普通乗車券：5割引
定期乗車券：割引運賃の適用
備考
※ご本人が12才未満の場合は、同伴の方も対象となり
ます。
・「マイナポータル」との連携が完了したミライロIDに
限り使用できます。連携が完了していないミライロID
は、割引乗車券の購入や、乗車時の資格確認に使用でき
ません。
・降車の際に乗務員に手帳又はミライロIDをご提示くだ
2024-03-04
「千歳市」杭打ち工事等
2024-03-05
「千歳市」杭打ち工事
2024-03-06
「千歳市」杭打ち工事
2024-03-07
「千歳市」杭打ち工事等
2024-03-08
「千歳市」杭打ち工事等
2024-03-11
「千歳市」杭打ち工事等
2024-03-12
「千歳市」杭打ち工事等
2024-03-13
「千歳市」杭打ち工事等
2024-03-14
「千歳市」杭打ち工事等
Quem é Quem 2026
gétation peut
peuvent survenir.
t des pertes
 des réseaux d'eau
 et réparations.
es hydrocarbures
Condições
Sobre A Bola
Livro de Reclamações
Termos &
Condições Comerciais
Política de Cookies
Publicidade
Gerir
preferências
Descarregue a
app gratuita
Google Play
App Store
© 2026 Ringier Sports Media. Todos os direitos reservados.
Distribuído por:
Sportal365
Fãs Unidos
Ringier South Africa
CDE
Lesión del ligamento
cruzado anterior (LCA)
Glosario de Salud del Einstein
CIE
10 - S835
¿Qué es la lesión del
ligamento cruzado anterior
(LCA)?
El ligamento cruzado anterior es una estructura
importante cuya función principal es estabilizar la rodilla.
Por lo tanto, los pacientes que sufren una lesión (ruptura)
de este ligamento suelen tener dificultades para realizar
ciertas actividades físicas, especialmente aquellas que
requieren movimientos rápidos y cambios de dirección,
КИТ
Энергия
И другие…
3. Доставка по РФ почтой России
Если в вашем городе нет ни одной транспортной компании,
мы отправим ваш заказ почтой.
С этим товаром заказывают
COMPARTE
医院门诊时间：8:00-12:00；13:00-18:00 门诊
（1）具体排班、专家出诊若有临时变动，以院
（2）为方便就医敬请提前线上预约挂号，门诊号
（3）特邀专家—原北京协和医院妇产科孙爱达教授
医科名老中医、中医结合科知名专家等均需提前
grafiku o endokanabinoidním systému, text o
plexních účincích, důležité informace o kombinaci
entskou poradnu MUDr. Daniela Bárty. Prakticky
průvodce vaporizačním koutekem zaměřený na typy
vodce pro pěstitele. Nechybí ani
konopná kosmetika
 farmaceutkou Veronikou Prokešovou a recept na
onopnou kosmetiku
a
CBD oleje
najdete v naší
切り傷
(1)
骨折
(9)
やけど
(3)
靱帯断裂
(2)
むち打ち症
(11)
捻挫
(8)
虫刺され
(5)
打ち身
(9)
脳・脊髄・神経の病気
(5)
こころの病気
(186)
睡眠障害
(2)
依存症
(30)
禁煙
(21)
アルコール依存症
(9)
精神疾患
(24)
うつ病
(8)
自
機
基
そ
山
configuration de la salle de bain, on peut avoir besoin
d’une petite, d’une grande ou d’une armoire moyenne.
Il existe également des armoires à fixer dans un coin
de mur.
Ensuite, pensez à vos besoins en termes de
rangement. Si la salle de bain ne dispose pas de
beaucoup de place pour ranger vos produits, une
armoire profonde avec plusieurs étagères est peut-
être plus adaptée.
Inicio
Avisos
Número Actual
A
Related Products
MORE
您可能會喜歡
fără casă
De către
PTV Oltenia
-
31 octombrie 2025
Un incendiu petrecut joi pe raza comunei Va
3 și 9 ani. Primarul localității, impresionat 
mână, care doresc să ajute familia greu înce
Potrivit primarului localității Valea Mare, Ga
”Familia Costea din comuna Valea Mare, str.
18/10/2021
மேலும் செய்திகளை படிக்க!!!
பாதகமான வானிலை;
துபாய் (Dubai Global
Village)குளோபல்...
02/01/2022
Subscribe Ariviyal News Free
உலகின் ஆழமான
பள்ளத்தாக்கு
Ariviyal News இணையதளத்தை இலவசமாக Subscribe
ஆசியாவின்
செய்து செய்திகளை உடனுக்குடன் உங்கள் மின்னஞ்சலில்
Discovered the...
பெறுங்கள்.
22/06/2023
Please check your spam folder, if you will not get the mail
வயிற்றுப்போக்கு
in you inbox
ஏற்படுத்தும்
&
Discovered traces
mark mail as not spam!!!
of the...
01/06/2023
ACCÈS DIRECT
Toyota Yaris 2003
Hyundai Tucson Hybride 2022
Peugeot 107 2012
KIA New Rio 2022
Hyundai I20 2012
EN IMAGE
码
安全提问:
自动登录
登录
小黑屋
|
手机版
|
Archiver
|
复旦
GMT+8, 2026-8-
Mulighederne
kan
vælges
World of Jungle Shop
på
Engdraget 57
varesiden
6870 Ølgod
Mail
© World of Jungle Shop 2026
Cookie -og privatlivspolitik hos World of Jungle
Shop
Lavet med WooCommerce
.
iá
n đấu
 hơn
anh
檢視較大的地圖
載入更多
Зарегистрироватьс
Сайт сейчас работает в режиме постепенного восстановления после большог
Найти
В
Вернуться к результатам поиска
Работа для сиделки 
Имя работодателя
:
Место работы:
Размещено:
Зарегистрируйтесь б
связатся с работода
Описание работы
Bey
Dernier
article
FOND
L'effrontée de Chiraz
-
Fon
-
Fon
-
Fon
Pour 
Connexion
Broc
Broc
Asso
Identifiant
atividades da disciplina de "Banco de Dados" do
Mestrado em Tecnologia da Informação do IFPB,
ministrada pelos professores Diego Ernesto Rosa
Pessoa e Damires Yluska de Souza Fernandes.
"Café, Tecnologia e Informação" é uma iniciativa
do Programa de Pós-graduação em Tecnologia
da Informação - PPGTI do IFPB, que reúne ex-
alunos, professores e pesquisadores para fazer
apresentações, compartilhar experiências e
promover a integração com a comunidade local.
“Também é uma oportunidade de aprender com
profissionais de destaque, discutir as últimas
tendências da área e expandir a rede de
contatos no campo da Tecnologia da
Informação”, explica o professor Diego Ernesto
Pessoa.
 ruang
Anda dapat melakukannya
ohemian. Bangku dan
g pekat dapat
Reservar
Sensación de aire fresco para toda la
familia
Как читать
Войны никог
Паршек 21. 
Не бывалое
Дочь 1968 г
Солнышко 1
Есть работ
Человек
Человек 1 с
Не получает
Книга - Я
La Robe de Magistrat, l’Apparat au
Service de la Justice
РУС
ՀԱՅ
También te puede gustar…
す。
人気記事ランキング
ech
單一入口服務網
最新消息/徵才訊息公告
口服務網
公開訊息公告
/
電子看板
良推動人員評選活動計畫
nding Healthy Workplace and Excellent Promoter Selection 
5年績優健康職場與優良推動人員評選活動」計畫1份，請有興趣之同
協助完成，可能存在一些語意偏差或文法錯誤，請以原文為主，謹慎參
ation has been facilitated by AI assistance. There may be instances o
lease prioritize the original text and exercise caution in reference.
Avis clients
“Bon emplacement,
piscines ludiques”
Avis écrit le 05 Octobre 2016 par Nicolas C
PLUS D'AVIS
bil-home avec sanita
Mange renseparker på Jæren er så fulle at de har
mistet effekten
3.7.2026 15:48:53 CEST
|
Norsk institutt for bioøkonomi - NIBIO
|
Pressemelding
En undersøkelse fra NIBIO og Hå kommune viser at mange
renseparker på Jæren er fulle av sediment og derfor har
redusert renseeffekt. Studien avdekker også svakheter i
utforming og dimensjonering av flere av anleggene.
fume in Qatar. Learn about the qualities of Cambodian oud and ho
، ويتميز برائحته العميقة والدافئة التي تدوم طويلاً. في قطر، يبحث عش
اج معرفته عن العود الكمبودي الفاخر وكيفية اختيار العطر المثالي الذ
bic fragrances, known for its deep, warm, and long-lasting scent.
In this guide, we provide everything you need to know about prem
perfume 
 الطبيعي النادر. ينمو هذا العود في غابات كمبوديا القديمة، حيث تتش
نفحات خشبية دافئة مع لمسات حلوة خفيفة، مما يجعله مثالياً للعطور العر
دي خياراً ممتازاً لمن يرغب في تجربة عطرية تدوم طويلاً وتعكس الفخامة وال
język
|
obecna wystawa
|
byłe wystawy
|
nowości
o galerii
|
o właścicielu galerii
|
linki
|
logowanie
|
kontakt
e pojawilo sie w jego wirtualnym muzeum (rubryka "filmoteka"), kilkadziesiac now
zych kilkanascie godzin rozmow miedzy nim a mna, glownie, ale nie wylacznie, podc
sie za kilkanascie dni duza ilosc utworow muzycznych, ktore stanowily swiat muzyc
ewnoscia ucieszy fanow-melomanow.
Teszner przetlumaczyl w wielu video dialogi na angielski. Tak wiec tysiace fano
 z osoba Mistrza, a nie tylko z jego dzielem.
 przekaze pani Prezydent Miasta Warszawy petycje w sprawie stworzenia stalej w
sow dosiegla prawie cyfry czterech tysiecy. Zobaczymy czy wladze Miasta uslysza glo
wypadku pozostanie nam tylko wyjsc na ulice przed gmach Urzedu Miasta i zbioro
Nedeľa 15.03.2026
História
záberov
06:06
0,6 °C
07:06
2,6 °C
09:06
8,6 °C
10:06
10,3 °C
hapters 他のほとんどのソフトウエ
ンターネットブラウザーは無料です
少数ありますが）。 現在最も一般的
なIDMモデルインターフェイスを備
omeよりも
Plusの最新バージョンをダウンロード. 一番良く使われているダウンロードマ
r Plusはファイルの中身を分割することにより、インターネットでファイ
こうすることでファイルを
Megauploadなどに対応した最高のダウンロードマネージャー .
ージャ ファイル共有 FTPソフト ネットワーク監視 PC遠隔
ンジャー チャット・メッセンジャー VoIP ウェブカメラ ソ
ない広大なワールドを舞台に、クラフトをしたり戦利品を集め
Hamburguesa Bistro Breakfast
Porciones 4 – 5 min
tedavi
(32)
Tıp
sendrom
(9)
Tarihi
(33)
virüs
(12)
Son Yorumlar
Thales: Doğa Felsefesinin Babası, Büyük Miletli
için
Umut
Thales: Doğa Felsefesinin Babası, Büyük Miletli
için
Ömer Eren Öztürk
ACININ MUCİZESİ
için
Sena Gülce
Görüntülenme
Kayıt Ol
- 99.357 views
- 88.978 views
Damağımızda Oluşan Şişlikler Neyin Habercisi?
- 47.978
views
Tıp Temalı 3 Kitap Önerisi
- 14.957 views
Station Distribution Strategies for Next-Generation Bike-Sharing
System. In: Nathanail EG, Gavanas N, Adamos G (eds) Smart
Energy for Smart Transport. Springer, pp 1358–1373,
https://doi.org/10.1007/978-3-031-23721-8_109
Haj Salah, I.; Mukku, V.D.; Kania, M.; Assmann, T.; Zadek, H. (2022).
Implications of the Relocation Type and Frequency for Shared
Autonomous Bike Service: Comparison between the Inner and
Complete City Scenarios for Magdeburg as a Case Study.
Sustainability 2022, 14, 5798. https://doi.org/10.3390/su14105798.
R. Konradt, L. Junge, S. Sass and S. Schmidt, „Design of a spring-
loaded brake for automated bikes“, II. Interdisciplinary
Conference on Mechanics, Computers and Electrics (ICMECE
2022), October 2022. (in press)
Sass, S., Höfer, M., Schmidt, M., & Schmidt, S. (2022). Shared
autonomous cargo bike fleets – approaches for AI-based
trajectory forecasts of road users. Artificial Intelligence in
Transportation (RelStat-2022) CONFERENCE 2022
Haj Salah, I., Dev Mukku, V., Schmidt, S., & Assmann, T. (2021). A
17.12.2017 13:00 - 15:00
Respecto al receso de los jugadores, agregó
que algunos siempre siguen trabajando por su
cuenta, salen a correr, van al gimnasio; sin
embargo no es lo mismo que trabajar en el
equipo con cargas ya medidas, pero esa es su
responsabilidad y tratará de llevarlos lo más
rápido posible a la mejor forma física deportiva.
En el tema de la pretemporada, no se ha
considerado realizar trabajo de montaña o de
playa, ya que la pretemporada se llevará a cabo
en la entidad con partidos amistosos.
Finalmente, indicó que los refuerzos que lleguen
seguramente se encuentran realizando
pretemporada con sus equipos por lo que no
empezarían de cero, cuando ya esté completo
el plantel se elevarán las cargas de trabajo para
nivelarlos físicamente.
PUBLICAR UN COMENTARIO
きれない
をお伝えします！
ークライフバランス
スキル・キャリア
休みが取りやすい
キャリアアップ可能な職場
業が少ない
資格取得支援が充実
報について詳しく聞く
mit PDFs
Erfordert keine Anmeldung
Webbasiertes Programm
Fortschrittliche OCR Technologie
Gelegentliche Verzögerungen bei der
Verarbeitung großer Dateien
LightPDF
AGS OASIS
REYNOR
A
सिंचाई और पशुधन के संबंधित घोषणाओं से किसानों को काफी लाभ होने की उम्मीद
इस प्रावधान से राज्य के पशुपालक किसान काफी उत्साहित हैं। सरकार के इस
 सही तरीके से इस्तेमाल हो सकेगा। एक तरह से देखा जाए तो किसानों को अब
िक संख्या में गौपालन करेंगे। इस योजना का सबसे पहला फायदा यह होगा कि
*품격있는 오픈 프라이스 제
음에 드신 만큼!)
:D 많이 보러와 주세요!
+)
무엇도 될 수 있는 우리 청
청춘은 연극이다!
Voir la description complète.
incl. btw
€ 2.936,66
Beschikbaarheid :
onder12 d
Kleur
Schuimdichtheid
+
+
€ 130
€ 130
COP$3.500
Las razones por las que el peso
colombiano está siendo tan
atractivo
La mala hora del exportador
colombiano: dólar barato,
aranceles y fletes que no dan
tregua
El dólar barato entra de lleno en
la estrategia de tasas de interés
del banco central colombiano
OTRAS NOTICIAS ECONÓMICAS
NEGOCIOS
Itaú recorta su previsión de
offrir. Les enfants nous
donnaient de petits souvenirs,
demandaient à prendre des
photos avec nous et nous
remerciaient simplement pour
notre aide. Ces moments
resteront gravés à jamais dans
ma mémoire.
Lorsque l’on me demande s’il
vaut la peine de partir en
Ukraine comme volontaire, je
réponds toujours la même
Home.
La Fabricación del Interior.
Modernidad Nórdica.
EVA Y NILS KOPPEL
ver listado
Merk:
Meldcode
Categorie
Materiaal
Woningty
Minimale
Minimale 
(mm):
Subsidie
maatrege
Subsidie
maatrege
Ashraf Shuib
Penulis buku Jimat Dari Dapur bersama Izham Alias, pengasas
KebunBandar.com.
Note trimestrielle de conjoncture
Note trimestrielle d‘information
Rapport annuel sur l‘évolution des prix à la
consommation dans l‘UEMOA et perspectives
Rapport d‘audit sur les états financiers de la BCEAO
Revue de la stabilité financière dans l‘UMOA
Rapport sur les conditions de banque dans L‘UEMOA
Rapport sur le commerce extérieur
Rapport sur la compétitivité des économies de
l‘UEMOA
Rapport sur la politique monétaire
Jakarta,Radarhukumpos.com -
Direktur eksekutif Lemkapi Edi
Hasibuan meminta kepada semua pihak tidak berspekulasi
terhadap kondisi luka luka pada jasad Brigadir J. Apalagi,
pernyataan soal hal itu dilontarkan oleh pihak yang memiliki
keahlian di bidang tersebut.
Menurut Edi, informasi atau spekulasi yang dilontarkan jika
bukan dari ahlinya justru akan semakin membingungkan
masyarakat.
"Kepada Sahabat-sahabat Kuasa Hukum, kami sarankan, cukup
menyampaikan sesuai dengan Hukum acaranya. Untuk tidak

● ● ●

• **WORK TO BE COMPLETED**: Retype, exactly and in full, the lines above from the one containing "Station Distribution Strategies" through the one containing "Haj Salah, I.;".

• **ANSWER BOX**:
Station Distribution Strategies for Next-Generation Bike-Sharing
System. In: Nathanail EG, Gavanas N, Adamos G (eds) Smart
Energy for Smart Transport. Springer, pp 1358–1373,
https://doi.org/10.1007/978-3-031-23721-8_109
Haj Salah, I.; Mukku, V.D.; Kania, M.; Assmann, T.; Zadek, H. (2022).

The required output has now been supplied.